Now a new epicenter for the Wilson-Hitler-Obama axis has been identified in the person of George Soros. While horror-film music plays and clips of history's disasters are shown on the screen, a voice intones, "Eighty years ago, George Soros was born. Little did the world know then, economies would collapse, currencies would become worthless, elections would be stolen, regimes would fall. And one billionaire would find himself coincidentally at the center of it all."
Going on to accuse Soros of creating a shadow government in the United States, the show claims that this "greatly resembles" similar organizations that "he has created in other countries" supposedly "before instigating a coup." Thus, Beck falsely charges that Soros has instigated coups abroad while implying that he plans to carry one out in the United States.
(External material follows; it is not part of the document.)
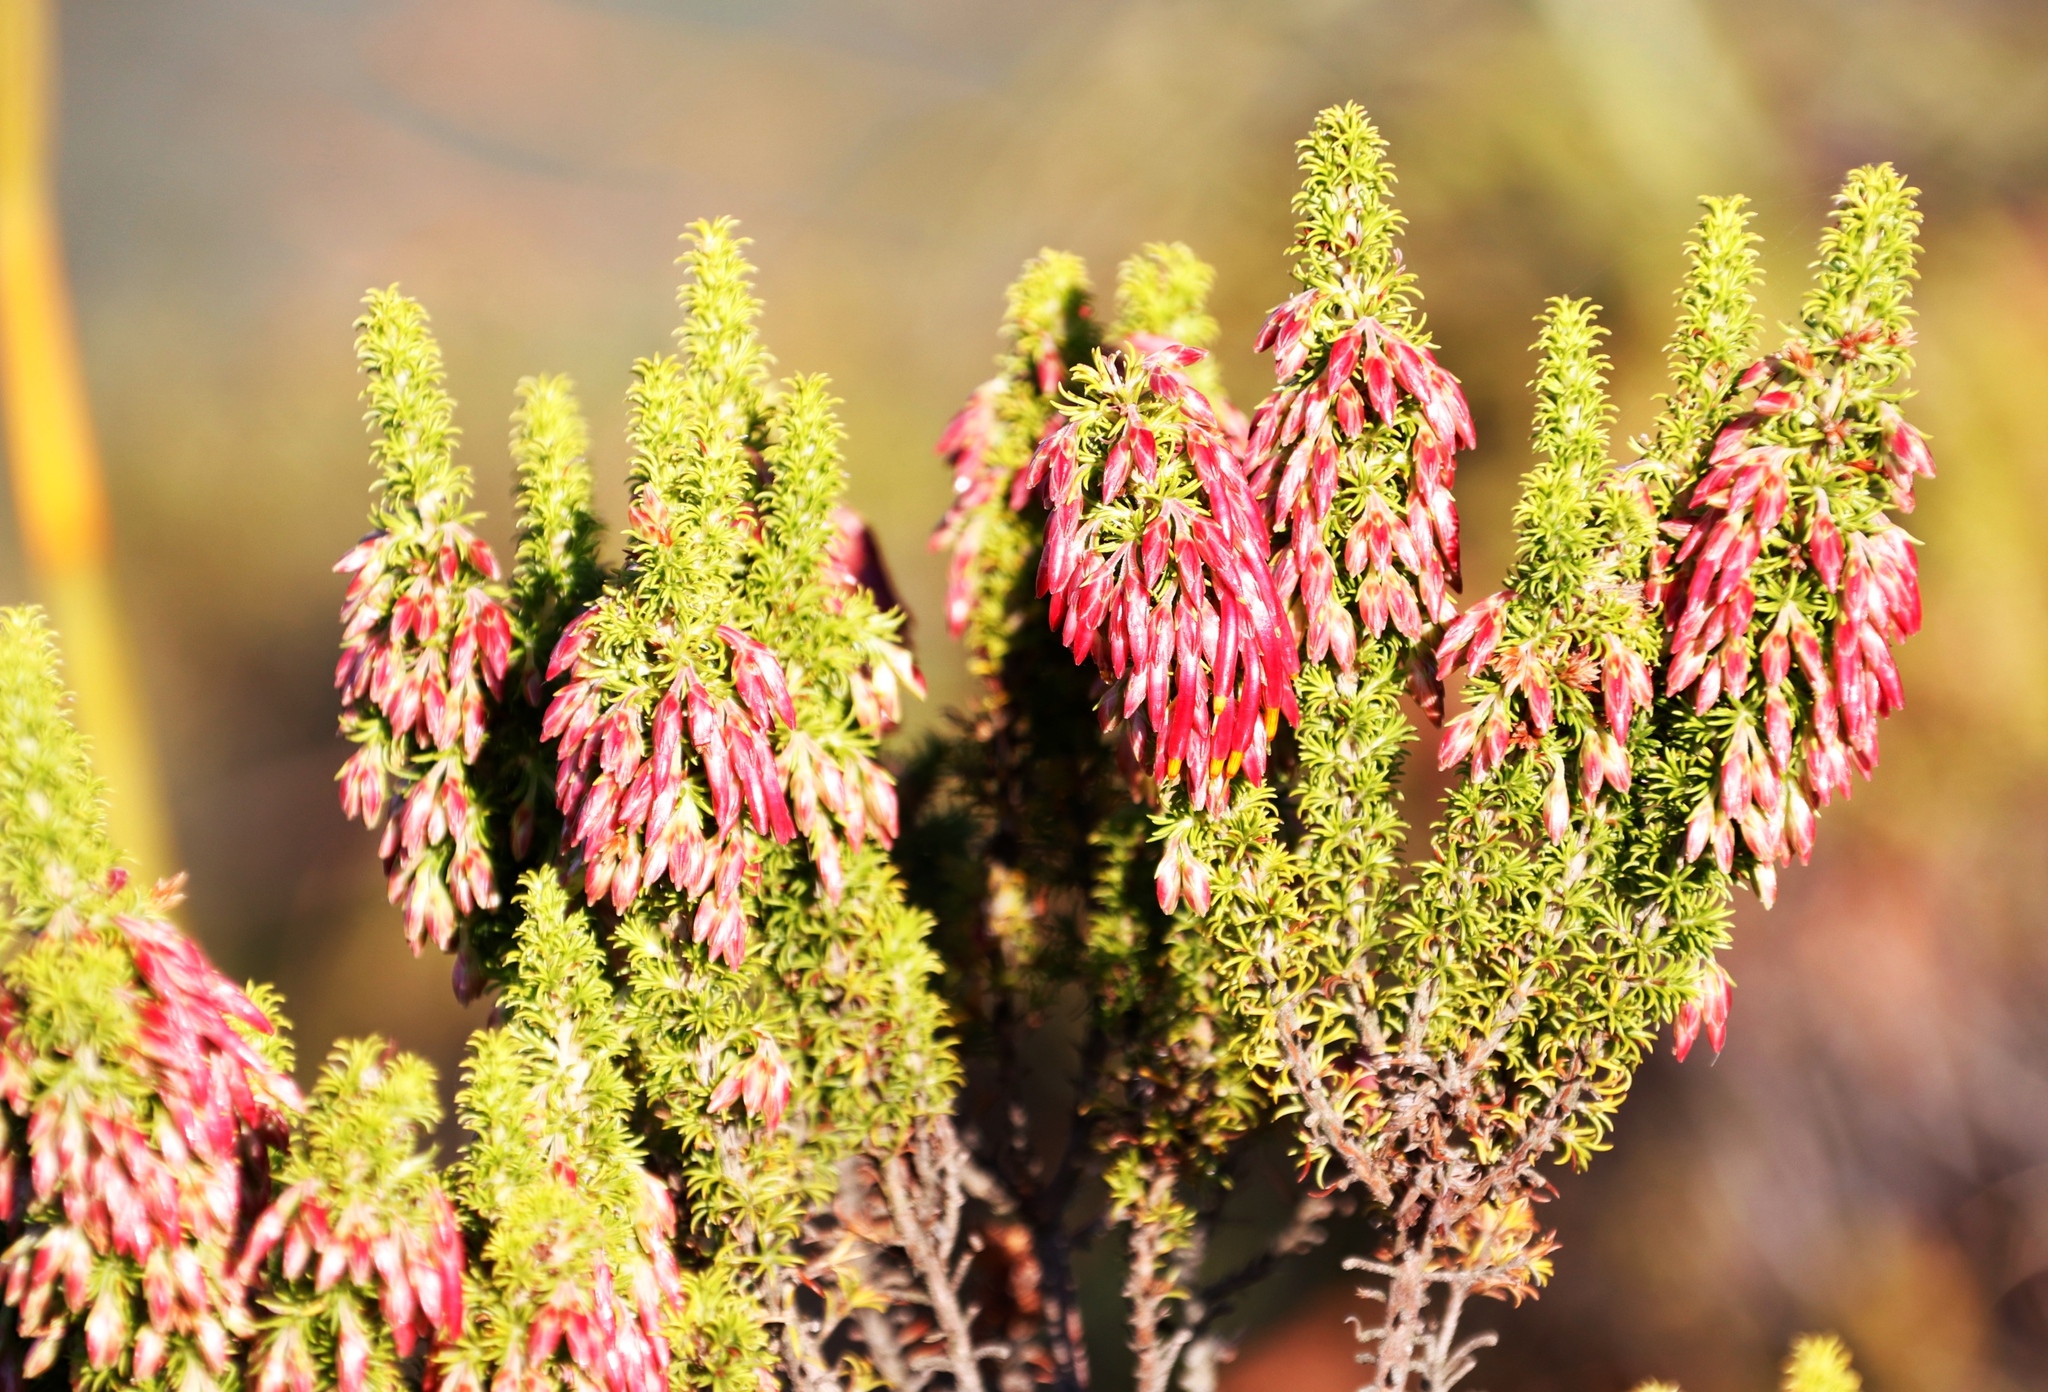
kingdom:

Beck doesn't say so, of course, but what Soros has actually done is give support through his Open Society foundations to pro-democracy movements in many countries. Many of them, including Czechoslovakia, Hungary and Poland, were ruled by Communist regimes at the time. One would think that a self-proclaimed conservative like Beck would support that sort of activity.
But since when have conspiracy-mongers been hampered by contradiction? Indeed, they have historically been no more bothered by engaging in contradictions than in ignoring facts. After all, the Nazis accused Jews of being the secret force behind both capitalism and communism - a contradiction as well as lie that is resuscitated in "The Puppet Master?"
Since roughly 1994, when Newt Gingrich engineered the Republican takeover of the U.S. House of Representatives, Republicans have taken to calling themselves "revolutionaries" - not a word often found on the lips of conservatives. Has the time come to take them at their word? Glenn Beck's assault on Soros - and the unmistakable stench of its atrocious antecedents - suggests what sort of revolution they may have in mind.
Jonathan Schell is a Fellow at The Nation Institute and teaches a course on the nuclear dilemma at Yale University. He is the author of "The Seventh Decade: The New Shape of Nuclear Danger."